--- /dev/null
+// Simple byte-aligned rANS encoder/decoder - public domain - Fabian 'ryg' Giesen 2014
+//
+// Not intended to be "industrial strength"; just meant to illustrate the general
+// idea.
+
+#ifndef RANS_BYTE_HEADER
+#define RANS_BYTE_HEADER
+
+#include <stdint.h>
+
+#ifdef assert
+#define RansAssert assert
+#else
+#define RansAssert(x)
+#endif
+
+// READ ME FIRST:
+//
+// This is designed like a typical arithmetic coder API, but there's three
+// twists you absolutely should be aware of before you start hacking:
+//
+// 1. You need to encode data in *reverse* - last symbol first. rANS works
+// like a stack: last in, first out.
+// 2. Likewise, the encoder outputs bytes *in reverse* - that is, you give
+// it a pointer to the *end* of your buffer (exclusive), and it will
+// slowly move towards the beginning as more bytes are emitted.
+// 3. Unlike basically any other entropy coder implementation you might
+// have used, you can interleave data from multiple independent rANS
+// encoders into the same bytestream without any extra signaling;
+// you can also just write some bytes by yourself in the middle if
+// you want to. This is in addition to the usual arithmetic encoder
+// property of being able to switch models on the fly. Writing raw
+// bytes can be useful when you have some data that you know is
+// incompressible, and is cheaper than going through the rANS encode
+// function. Using multiple rANS coders on the same byte stream wastes
+// a few bytes compared to using just one, but execution of two
+// independent encoders can happen in parallel on superscalar and
+// Out-of-Order CPUs, so this can be *much* faster in tight decoding
+// loops.
+//
+// This is why all the rANS functions take the write pointer as an
+// argument instead of just storing it in some context struct.
+
+// --------------------------------------------------------------------------
+
+// L ('l' in the paper) is the lower bound of our normalization interval.
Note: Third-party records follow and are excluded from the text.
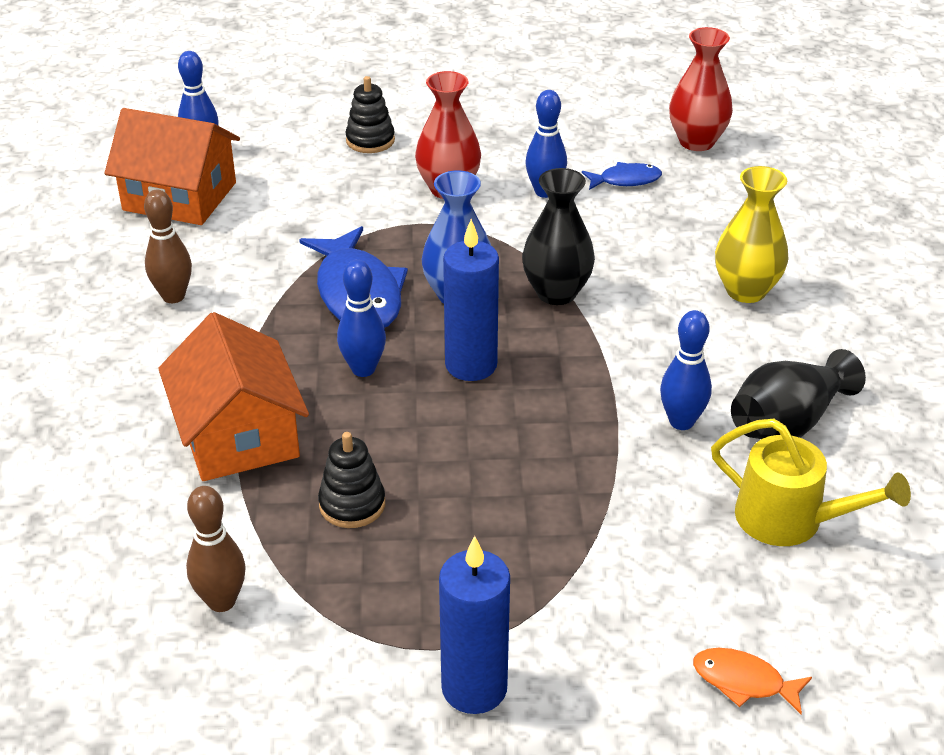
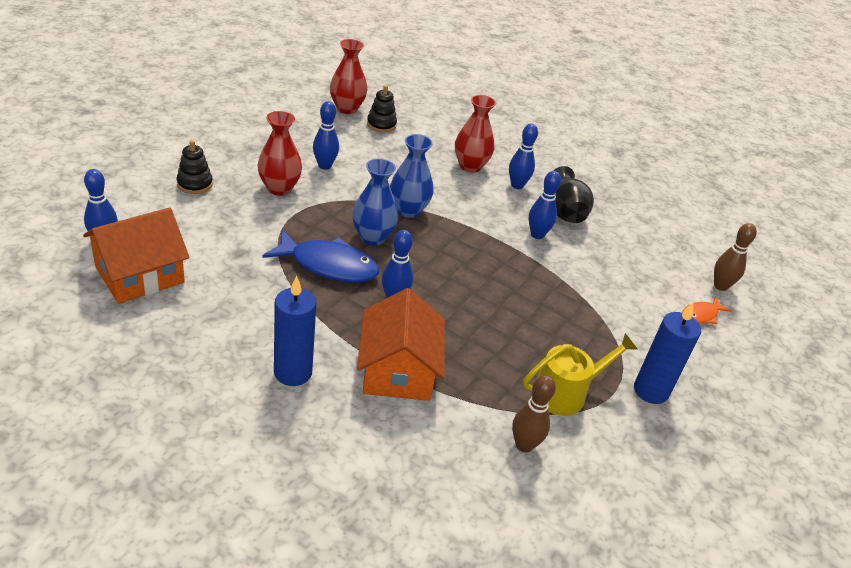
camera: 60 degrees left, 0 degrees up
brown bowling pin [144,189,192,303] -> brown bowling pin moved to [714,223,757,291]
orange house [158,312,309,481] -> orange house turned 75 degrees clockwise [357,288,445,401]
black stacking toy [318,432,385,528] -> black stacking toy moved to [367,85,397,133]
blue candle [443,219,499,381] -> blue candle moved to [274,276,316,386]
black vase [522,168,595,305] -> blue vase [390,134,434,218]
blue fish [582,162,662,190] -> none
yellow watering can [711,419,911,546] -> yellow watering can moved to [523,333,638,416]
yellow vase [715,166,789,303] -> red vase [455,95,496,173]
none -> blue bowling pin [509,123,538,189]

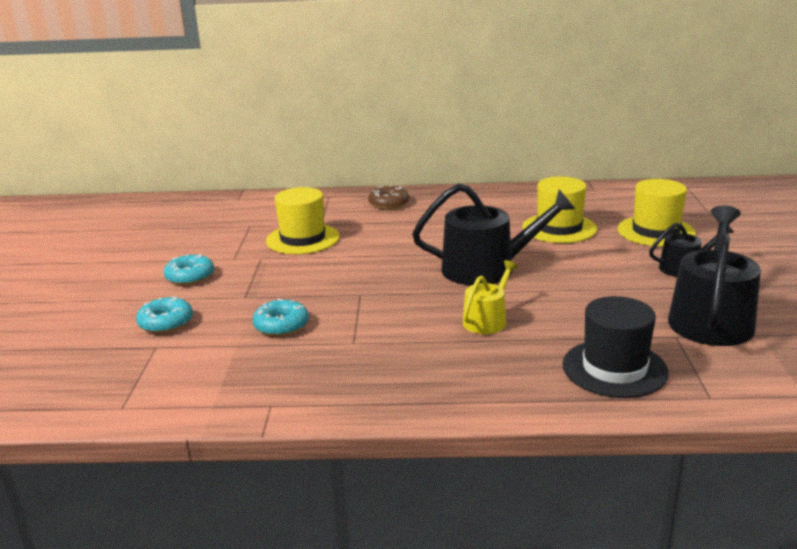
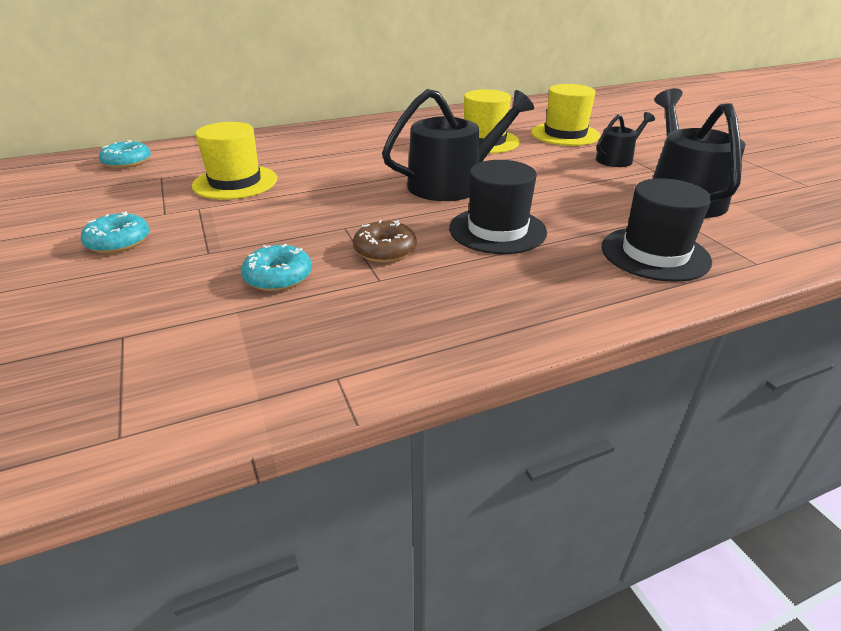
camera: 25 degrees left, 10 degrees up
turquoise donut [136,296,193,333] -> turquoise donut moved to [99,140,151,168]
brown donut [368,185,409,209] -> brown donut moved to [353,220,417,263]
yellow watering can [463,260,518,334] -> black hat [449,160,547,254]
+// Between this and our byte-aligned emission, we use 31 (not 32!) bits.
+// This is done intentionally because exact reciprocals for 31-bit uints
+// fit in 32-bit uints: this permits some optimizations during encoding.
+#define RANS_BYTE_L (1u << 23) // lower bound of our normalization interval
+
+// State for a rANS encoder. Yep, that's all there is to it.
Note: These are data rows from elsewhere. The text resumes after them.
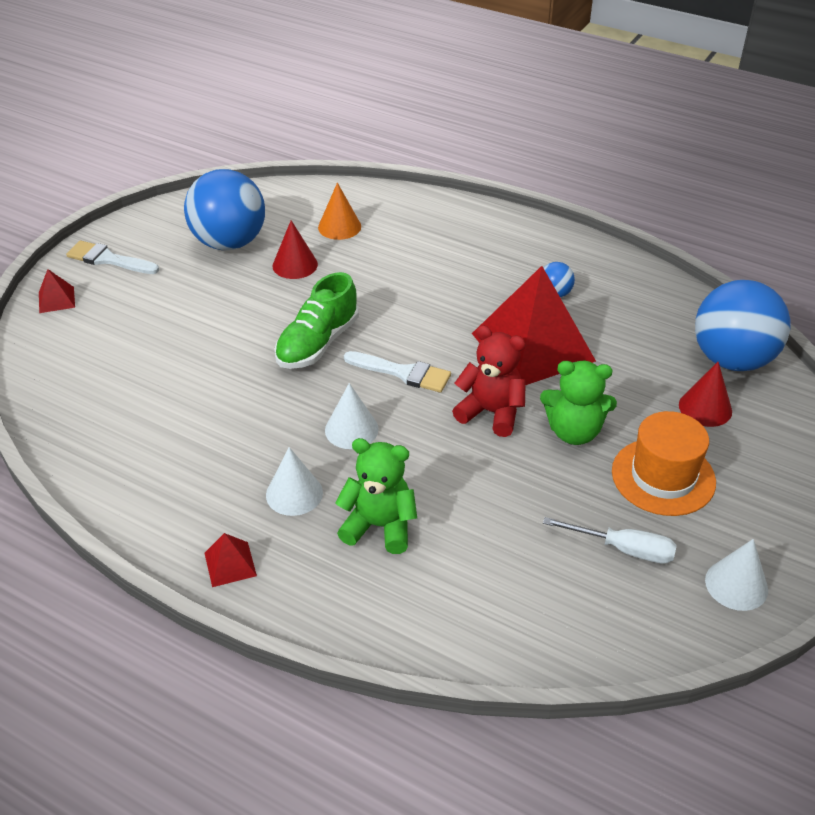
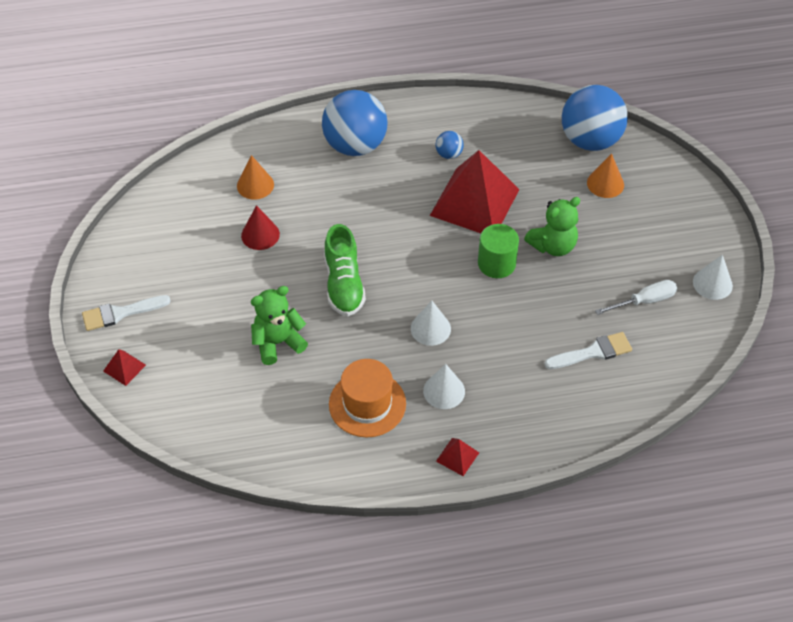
camera: 40 degrees left, 10 degrees up
blue ball [184,169,265,250] -> blue ball moved to [322,90,388,156]
green teddy bear [335,438,417,554] -> green teddy bear moved to [251,286,308,365]
white brush [344,351,451,393] -> white brush moved to [544,332,632,369]
red teddy bear [452,325,526,437] -> green cylinder [478,224,519,278]
orange hat [612,411,716,516] -> orange hat moved to [329,359,406,437]
red cone [679,362,732,427] -> orange cone [587,154,624,198]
+typedef uint32_t RansState;
+
+// Initialize a rANS encoder.
+static inline void RansEncInit(RansState* r)
+{
+ *r = RANS_BYTE_L;
+}
+
+// Renormalize the encoder. Internal function.
+static inline RansState RansEncRenorm(RansState x, uint8_t** pptr, uint32_t freq, uint32_t scale_bits)
+{
+ uint32_t x_max = ((RANS_BYTE_L >> scale_bits) << 8) * freq; // this turns into a shift.
+ if (x >= x_max) {
+ uint8_t* ptr = *pptr;
+ do {
+ *--ptr = (uint8_t) (x & 0xff);
+ x >>= 8;
+ } while (x >= x_max);
+ *pptr = ptr;
+ }
+ return x;
+}
+
+// Encodes a single symbol with range start "start" and frequency "freq".
+// All frequencies are assumed to sum to "1 << scale_bits", and the
+// resulting bytes get written to ptr (which is updated).
+//
+// NOTE: With rANS, you need to encode symbols in *reverse order*, i.e. from
+// beginning to end! Likewise, the output bytestream is written *backwards*:
+// ptr starts pointing at the end of the output buffer and keeps decrementing.
+static inline void RansEncPut(RansState* r, uint8_t** pptr, uint32_t start, uint32_t freq, uint32_t scale_bits)
+{
+ // renormalize
+ RansState x = RansEncRenorm(*r, pptr, freq, scale_bits);
+
+ // x = C(s,x)
+ *r = ((x / freq) << scale_bits) + (x % freq) + start;
+}
+
+// Flushes the rANS encoder.
+static inline void RansEncFlush(RansState* r, uint8_t** pptr)
+{
+ uint32_t x = *r;
+ uint8_t* ptr = *pptr;
+
+ ptr -= 4;
+ ptr[0] = (uint8_t) (x >> 0);
+ ptr[1] = (uint8_t) (x >> 8);
+ ptr[2] = (uint8_t) (x >> 16);
+ ptr[3] = (uint8_t) (x >> 24);
+
+ *pptr = ptr;
+}
+
+// Initializes a rANS decoder.
+// Unlike the encoder, the decoder works forwards as you'd expect.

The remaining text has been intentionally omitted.